Did you know that according to the Standish Group CHAOS Report, only 31% of projects succeed, while 52% face serious challenges and 17% fail outright? (source: Standish Group, CHAOS Report 2020). The numbers are brutal and yet, many failures could be predicted early if project managers, sponsors, or teams recognized the warning signs; but let’s focus on PM… I’m writing all as Project Manager for other Project Managers:)
Failure doesn’t just “happen” overnight. It usually creeps in slowly: through disengaged teams, unclear roles, silent meetings, and endless delays. The good news? If you can spot these signs early, you can take action before it’s too late.
So… how will you know that your project is on the edge of failure? Let’s break it down!
1) Team Has No Energy
The team is just going through the motions. Meetings are filled with silence. No one talks about the future of the project, the scope, or even what needs to be done next.
Sure, tasks might still get delivered (if you’re lucky), but without energy, collaboration, and ownership, you’ll constantly fight to define scope and ensure everything that matters actually gets done.
Good luck with that kind of team!
2) Roles and responsibilities are unclear
This one has been haunting me recently. In international environment, where people come from different countries, different corporate cultures, and of course different definitions of roles.
You may call someone a Scrum Master, Business Analyst, or Project Manager but it’s still unclear who does what. Add in role overlap, bias from past environments, and suddenly… chaos.
Unclear roles = misaligned expectations = big trouble.
3) Project Sponsor is not involved
Let’s be brutally honest here: if your sponsor doesn’t find the project valuable, it will fail.
As a PM, you don’t have the authority to release budget, allocate resources, or push project priority up the chain. You may fight for it (like I did many times), but after years of experience I’ll tell you: if the sponsor isn’t engaged, your energy is better spent elsewhere.
Go back to basics: Why do we want this project? and Who really cares about the outcome?
If you can’t answer that you’re already in trouble.
4) The Project Has Low Priority
If your project is at the bottom of the organizational portfolio, prepare yourself: every email reply, every resource request, every deliverable will take forever…
Fast forward six months, you may literally have nothing.
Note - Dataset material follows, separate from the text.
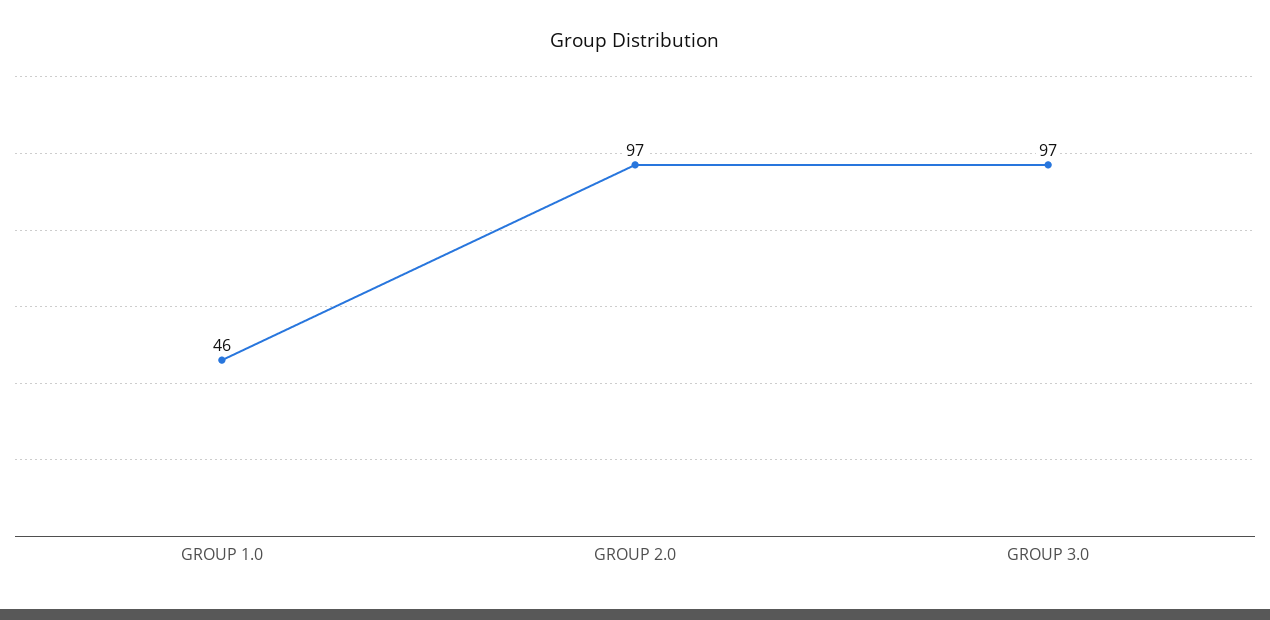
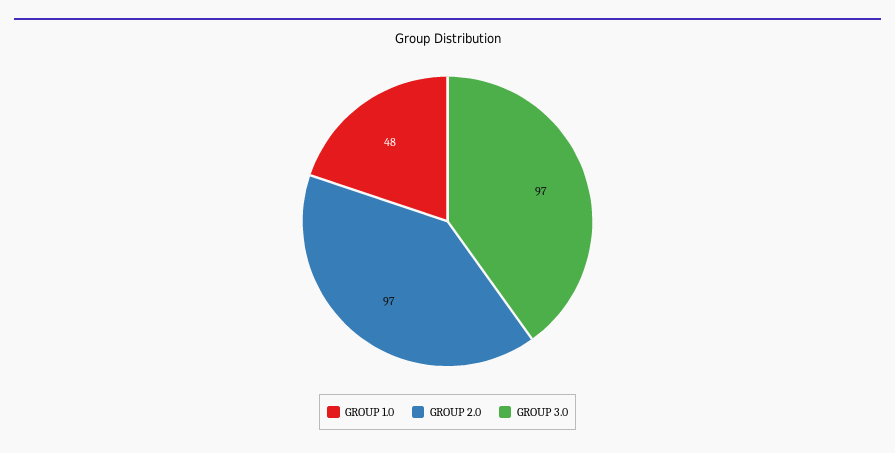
GROUP 1.0: 46 -> 48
Fast forward eight months, your project may be quietly suspended or simply closed.
Sad but true.
5) The difficult customer
By “customer” I mean the one who orders the work, whether it’s internal or external.
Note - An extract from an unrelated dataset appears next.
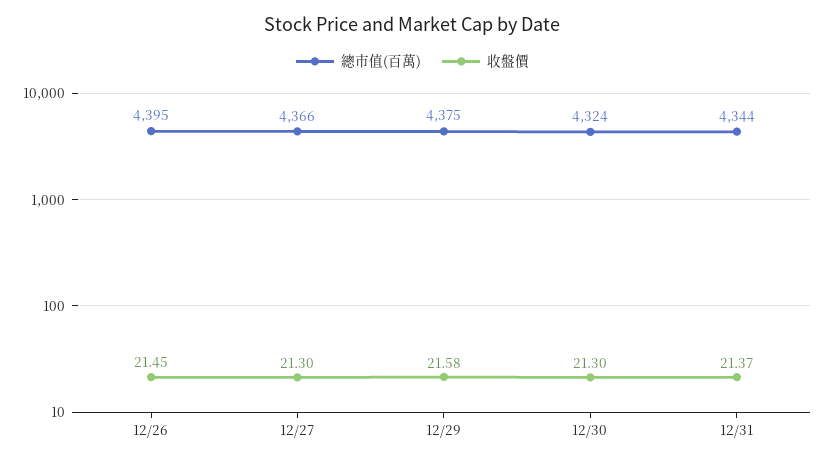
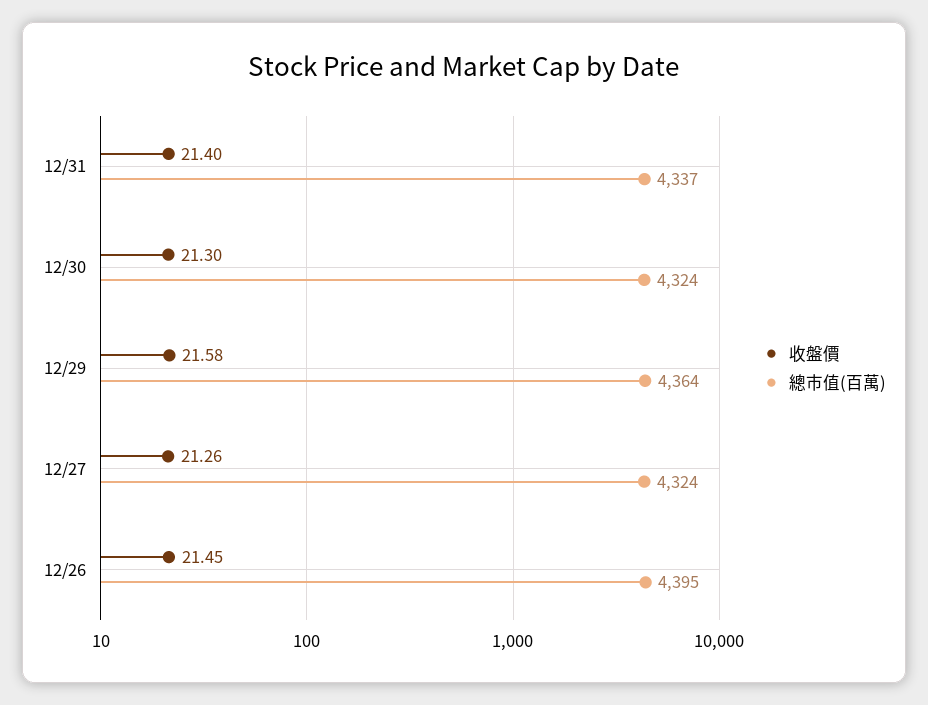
總市值(百萬), 12/27: 4366 -> 4324
收盤價, 12/27: 21.3 -> 21.26
總市值(百萬), 12/29: 4375 -> 4364
總市值(百萬), 12/31: 4344 -> 4337
收盤價, 12/31: 21.37 -> 21.4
Some customers act like they’re superhuman experts who know everything better than team. They monologue in meetings, reject data-driven decisions, and resist any suggestions.
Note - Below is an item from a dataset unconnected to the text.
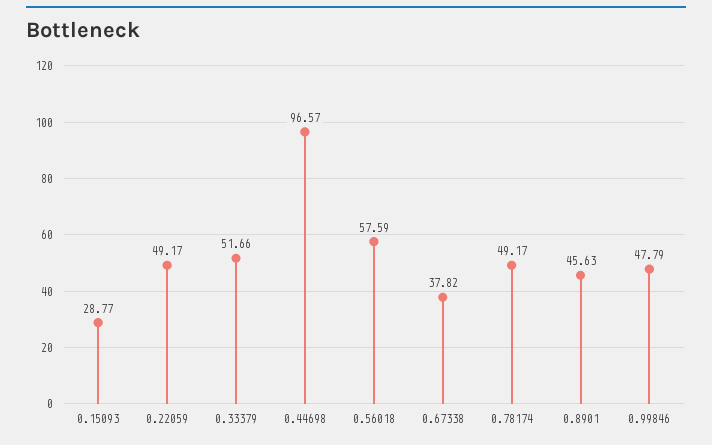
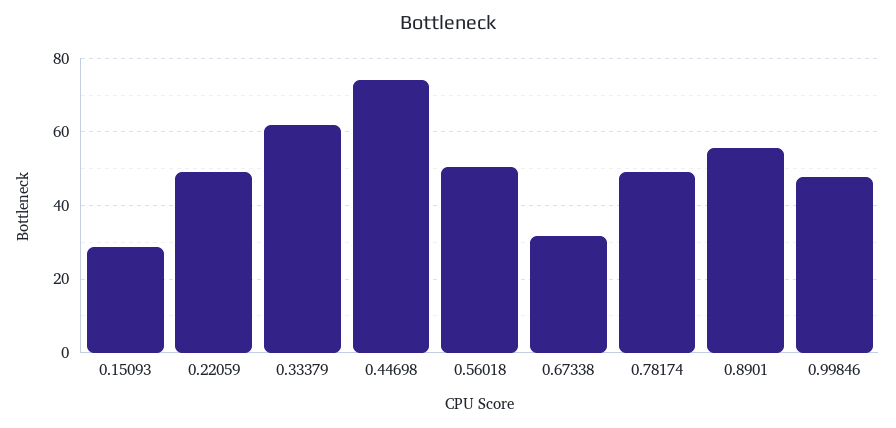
0.33379: 51.66 -> 62
0.44698: 96.57 -> 74
0.56018: 57.59 -> 50
0.67338: 37.82 -> 32
0.8901: 45.63 -> 56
In this scenario, failure often gets hidden. Officially, everything looks fine but in reality, everyone knows: the project failed.
6) Dysfunctional project board
On paper, a project board looks like a blessing… people with strong positions making strategic decisions. In reality? If their personal goals outweigh project goals, you’re in for serious trouble.
Instead of making decisions, they’ll overcomplicate, delay, and request unnecessary consultations. The board should enable decisions, not paralyze them.
If the board doesn’t see or prioritize project goals → your project is heading straight for failure.
7) No big picture
Yes, you’re delivering. But is it valuable?
You may be shipping software, but if it is not valuable for users…. Doesn’t generate sales or capture market potential, what’s the point? Metrics can help, but only if you’re measuring the right things.
Delivering without value = wasted effort = project failure.
Final Thoughts
These are just a few of the early warning signs. The truth is, I could add many more to this list (and maybe you have some of your own?).
But the real question is: what do you do when you recognize you’re in one of these situations? Should I write a follow-up blog post on practical steps you can take when failure is creeping in?